Po wygranym secie kolejnego Djoković rozpoczął najgorzej, jak mógł. Już w drugim gemie został przełamany, gdy przy break poincie popełnił błąd przy siatce. Thiem objął prowadzenie 2:0, następnie podwyższył na 3:0 i tej przewagi już nie roztrwonił.
Mecz mógł zadowolić najbardziej wymagających sympatyków tenisa, a publiczność w hali O2 Arena co rusz podrywała się z miejsc, oklaskując starania tenisistów. Thiem imponował ofensywnym nastawieniem. Austriak nie bał się atakować, chętnie ruszał do siatki i fantastycznie operował bekhendem wzdłuż linii. Djoković z kolei dokonywał niemal cudów zręczności w defensywie, znakomicie przechodził do ataku i szukał najgodniejszych dla siebie możliwości kątowego zagrywania piłek.

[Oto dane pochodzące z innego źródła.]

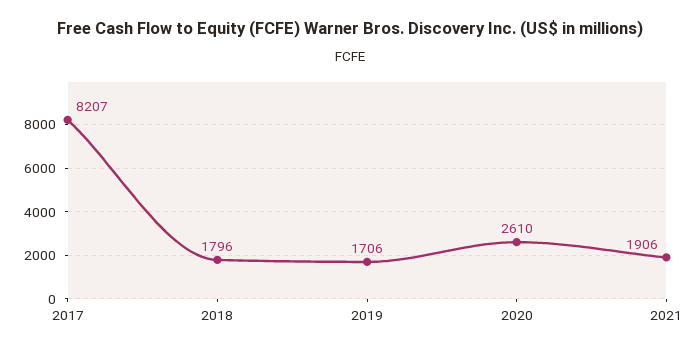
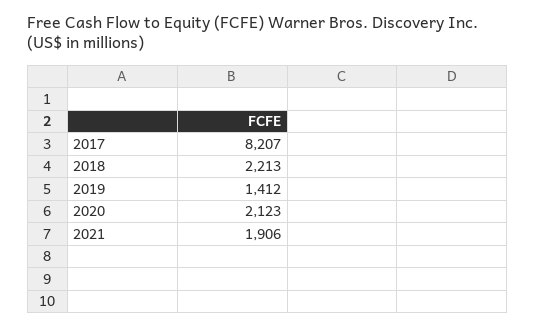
2018: 1796 -> 2213
2019: 1706 -> 1412
2020: 2610 -> 2123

Trzeci set, jak poprzedni, rozpoczął się od przełamania dla Thiema. Tyle że tym razem Djoković odrobił stratę i przejął inicjatywę. Austriak przetrwał jednak słabszy okres, kiedy to grał mniej skuteczniejsze i zawodził go serwis, a w 11. gemie znów wywalczył breaka. Lecz serwując po zwycięstwo w spotkaniu, nie wytrzymał napięcia i został przełamany.
Znów doszło do tie breaka, w tym przypadku decydującego o triumfie w całym pojedynku. Rozstrzygającą rozgrywkę lepiej zaczął Djoković, który prowadził już 4-1. Wówczas Thiem wziął sprawy w swoje ręce. Tenisista z Wiener-Neustadt wzniósł się na niebywały poziom, zdobył pięć punktów z rzędu i wyszedł na 6-4, co oznaczało dwa meczbole. Przy pierwszym Austriak popsuł bekhend, ale przy drugim, w wymianie, Serb trafił w siatkę.

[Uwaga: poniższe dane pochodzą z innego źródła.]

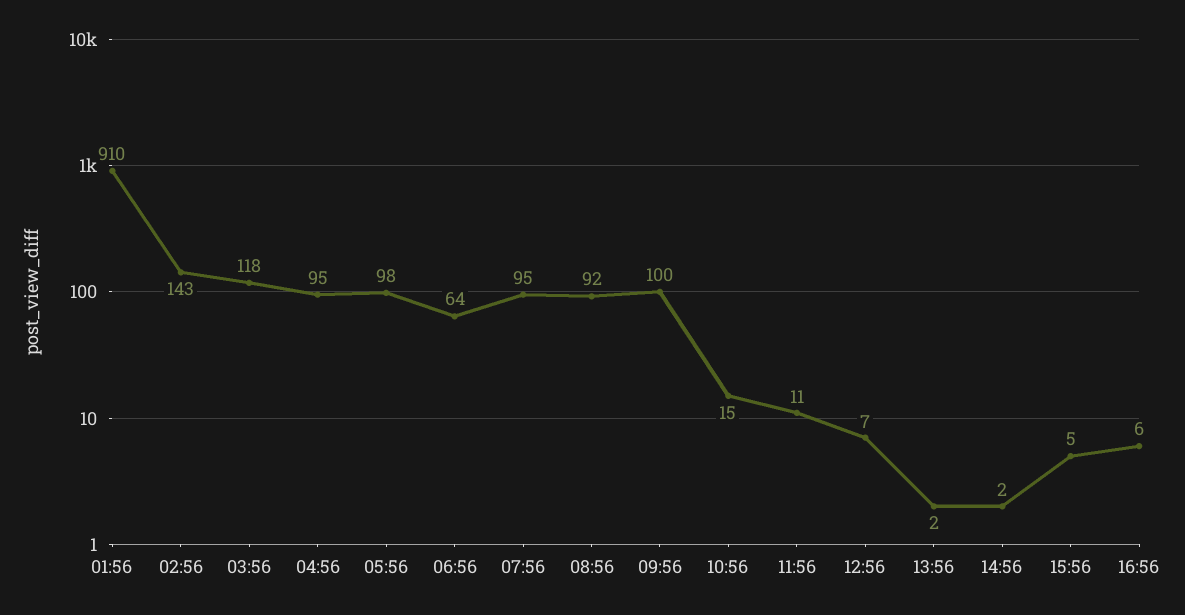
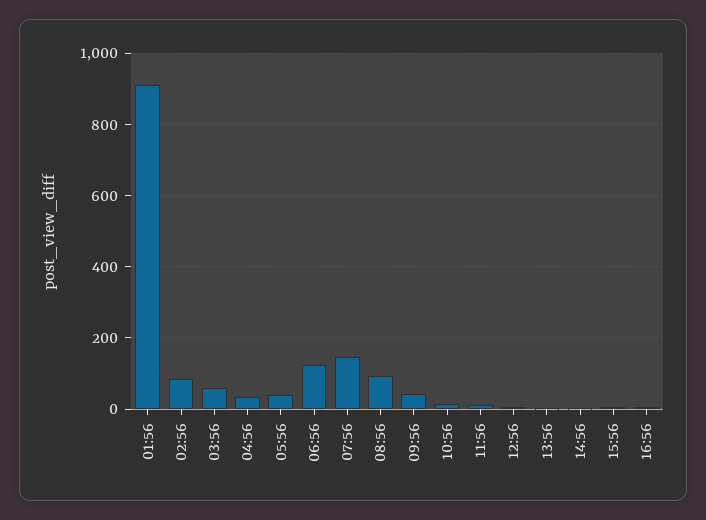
02:56: 143 -> 80
03:56: 118 -> 60
04:56: 95 -> 40
05:56: 98 -> 40
06:56: 64 -> 120
07:56: 95 -> 140
09:56: 100 -> 40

Uszczęśliwiony Thiem padł na kort, celebrując wspaniałą wygraną. Austriak odniósł jedno z najważniejszych zwycięstw w karierze i wywalczył premierowy awans do półfinału ATP Finals. Został pierwszym w dziejach reprezentantem swojego kraju w najlepszej "czwórce" imprezy kończącej sezon.
Mecz trwał dwie godziny i 47 minut. W tym czasie Thiem zaserwował sześć asów, trzykrotnie został przełamany, miał cztery break pointy i wszystkie wykorzystał, posłał 50 zagrań kończących, popełnił 44 niewymuszone błędy i łącznie zdobył 110 punktów, o dwa więcej od rywala. Djokoviciowi natomiast zapisano dziewięć asów, 27 uderzeń wygrywających oraz 21 pomyłek własnych.
W trzeciej serii gier, w czwartek, Thiem zmierzy się z Berrettinim, który poniósł dwie porażki i nie ma już szans na awans do 1/2 finału. Z kolei mający w dorobku jedno zwycięstwo i jedną porażkę Djoković zagra z legitymującym się identycznym bilansem Federerem. Będzie to mecz o wyjście z grupy.
ZOBACZ WIDEO Stacja Tokio #8: Iga Baumgart-Witan. Baba nie do zajechania
Finały ATP Tour, Londyn (Wielka Brytania)
Tour Championships, kort twardy w hali, pula nagród 9 mln dolarów
wtorek, 12 listopada
Grupa B (Bjoern Borg)
Dominic Thiem (Austria, 5) - Novak Djoković (Serbia, 2) 6:7(5), 6:3, 7:6(5)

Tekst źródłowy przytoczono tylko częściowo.